3.b.1. Where a patient has both a cosmetic procedure and a GST-free procedure within the same admission, how will the accommodation fee and theatre fee be treated?
For source of ATO view, refer to GSTR 2001/8External Link - Goods and services tax: apportioning the consideration for a supply that includes taxable and non-taxable parts.
Subsection 38-20(2) provides that a supply of hospital treatment is not GST-free to the extent that it relates to a supply of a *professional service that is not GST-free because of subsection 38-7(2). Subsection 38-7(2) provides that a medical service is not GST-free if it is rendered for cosmetic reasons and it is not a professional service for which a Medicare benefit is payable under Part II of the Health Insurance Act 1973.
If a Medicare benefit is payable in relation to the cosmetic procedure then the fee for that procedure, the accommodation fee and theatre fee will all be GST-free.
If there is no Medicare benefit payable and the procedure is rendered for cosmetic reasons, then the fee for that procedure, the accommodation fee and theatre fee will all be subject to GST.
Where an admission is in relation to both a GST-free procedure and a taxable procedure, the word ‘extent’ as itappears in subsection 38-20(2) requires an apportionment between the two procedures. Accordingly, the accommodation and theatre fees will need to be apportioned. Section 9-80 provides that the method of apportionment is based on the value of the taxable supply.
The basis for the apportionment will need to be on a reasonable basis. A reasonable basis will be one which does not favour either the GST-free supply or the taxable supply over the other part of the supply.
The method of apportionment used by the medical practitioner rendering the cosmetic procedure may not be relevant to the method of apportionment to be used by the supplier of the hospital accommodation or the theatre.
The medical practitioner rendering the cosmetic procedure may apportion the fees charged based on the normal charges for each of the procedures rendered. However, for the supplier of the hospital treatment, the method of apportionment by the medical practitioner may not be relevant and it may be more appropriate to apportion fees based on other factors. It may be appropriate to apportion the theatre fee based on the time for each procedure and the accommodation fee based on the time that would normally be associated with accommodation for each of those procedures.
For example, a GST-free procedure may cost $1,000, take one hour and require 10 days hospitalisation and a taxable procedure may cost $3,000, take two hours and require three days hospitalisation.
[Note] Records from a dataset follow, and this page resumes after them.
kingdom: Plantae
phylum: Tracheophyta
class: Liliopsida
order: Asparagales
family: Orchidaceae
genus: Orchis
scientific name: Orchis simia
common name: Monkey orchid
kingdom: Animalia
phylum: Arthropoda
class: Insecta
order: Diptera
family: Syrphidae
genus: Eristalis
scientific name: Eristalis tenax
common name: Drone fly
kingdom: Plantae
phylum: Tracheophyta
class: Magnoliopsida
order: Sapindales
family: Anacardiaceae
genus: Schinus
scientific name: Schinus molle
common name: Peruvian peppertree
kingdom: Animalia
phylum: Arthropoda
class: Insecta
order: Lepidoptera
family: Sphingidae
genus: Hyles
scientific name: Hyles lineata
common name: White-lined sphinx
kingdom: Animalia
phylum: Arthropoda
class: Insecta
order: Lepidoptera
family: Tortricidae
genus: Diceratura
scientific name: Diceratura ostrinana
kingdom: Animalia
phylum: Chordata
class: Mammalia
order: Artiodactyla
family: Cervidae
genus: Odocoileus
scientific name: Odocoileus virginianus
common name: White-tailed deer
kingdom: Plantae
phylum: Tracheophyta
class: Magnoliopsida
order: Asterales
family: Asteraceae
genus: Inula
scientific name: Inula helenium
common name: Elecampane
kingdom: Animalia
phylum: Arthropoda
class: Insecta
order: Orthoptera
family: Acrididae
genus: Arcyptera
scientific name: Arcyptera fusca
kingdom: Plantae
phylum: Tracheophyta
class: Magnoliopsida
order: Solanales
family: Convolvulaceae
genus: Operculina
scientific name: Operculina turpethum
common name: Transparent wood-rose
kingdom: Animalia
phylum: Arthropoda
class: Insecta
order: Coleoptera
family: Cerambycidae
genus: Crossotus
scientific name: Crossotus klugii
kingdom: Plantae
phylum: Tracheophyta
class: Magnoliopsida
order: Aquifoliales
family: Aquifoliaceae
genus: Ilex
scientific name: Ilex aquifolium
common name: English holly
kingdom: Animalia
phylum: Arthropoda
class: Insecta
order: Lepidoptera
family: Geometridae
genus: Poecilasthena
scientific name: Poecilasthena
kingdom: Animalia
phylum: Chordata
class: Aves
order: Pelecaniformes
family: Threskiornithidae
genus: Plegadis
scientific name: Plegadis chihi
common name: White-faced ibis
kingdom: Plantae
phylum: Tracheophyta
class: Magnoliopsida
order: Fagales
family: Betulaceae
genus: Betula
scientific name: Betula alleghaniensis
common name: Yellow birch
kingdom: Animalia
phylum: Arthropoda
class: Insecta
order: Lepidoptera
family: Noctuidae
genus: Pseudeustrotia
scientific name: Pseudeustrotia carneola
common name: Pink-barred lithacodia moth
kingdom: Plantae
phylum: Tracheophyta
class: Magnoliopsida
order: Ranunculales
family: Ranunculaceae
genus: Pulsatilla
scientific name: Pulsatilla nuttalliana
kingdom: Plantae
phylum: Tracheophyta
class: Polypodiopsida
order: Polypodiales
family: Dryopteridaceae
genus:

If the procedures were supplied at the same time the medical practitioner may charge $4,000, the two procedures may take three hours in total and the hospitalisation may be for 10 days.
For the medical practitioner, it may be appropriate to apportion the overall fees 25% to the GST-free procedure and 75% to the taxable procedure based on the normal charges for each procedure. For the theatre fees, it may be appropriate to apportion the overall fees one third to the GST-free procedure and two thirds to the taxable procedure based on the time for each procedure. For the accommodation fees, it may be appropriate to apportion the overall fees 85% to the GST-free procedure (being half of the first three days and all of the balance of seven days) and 15% to the taxable procedure (being half of the first three days) based on the normal hospitalisation for each procedure.
However, the facts of each case must be taken into account to determine the appropriate method of apportionment. The above example is for illustrative purposes only and will not be relevant in all cases. Also, other methods of apportionment may be available and appropriate.
GSTR 2001/8 provides information in relation to apportionment and apportionment methods for supplies that includes taxable and non-taxable parts and the application by way of examples.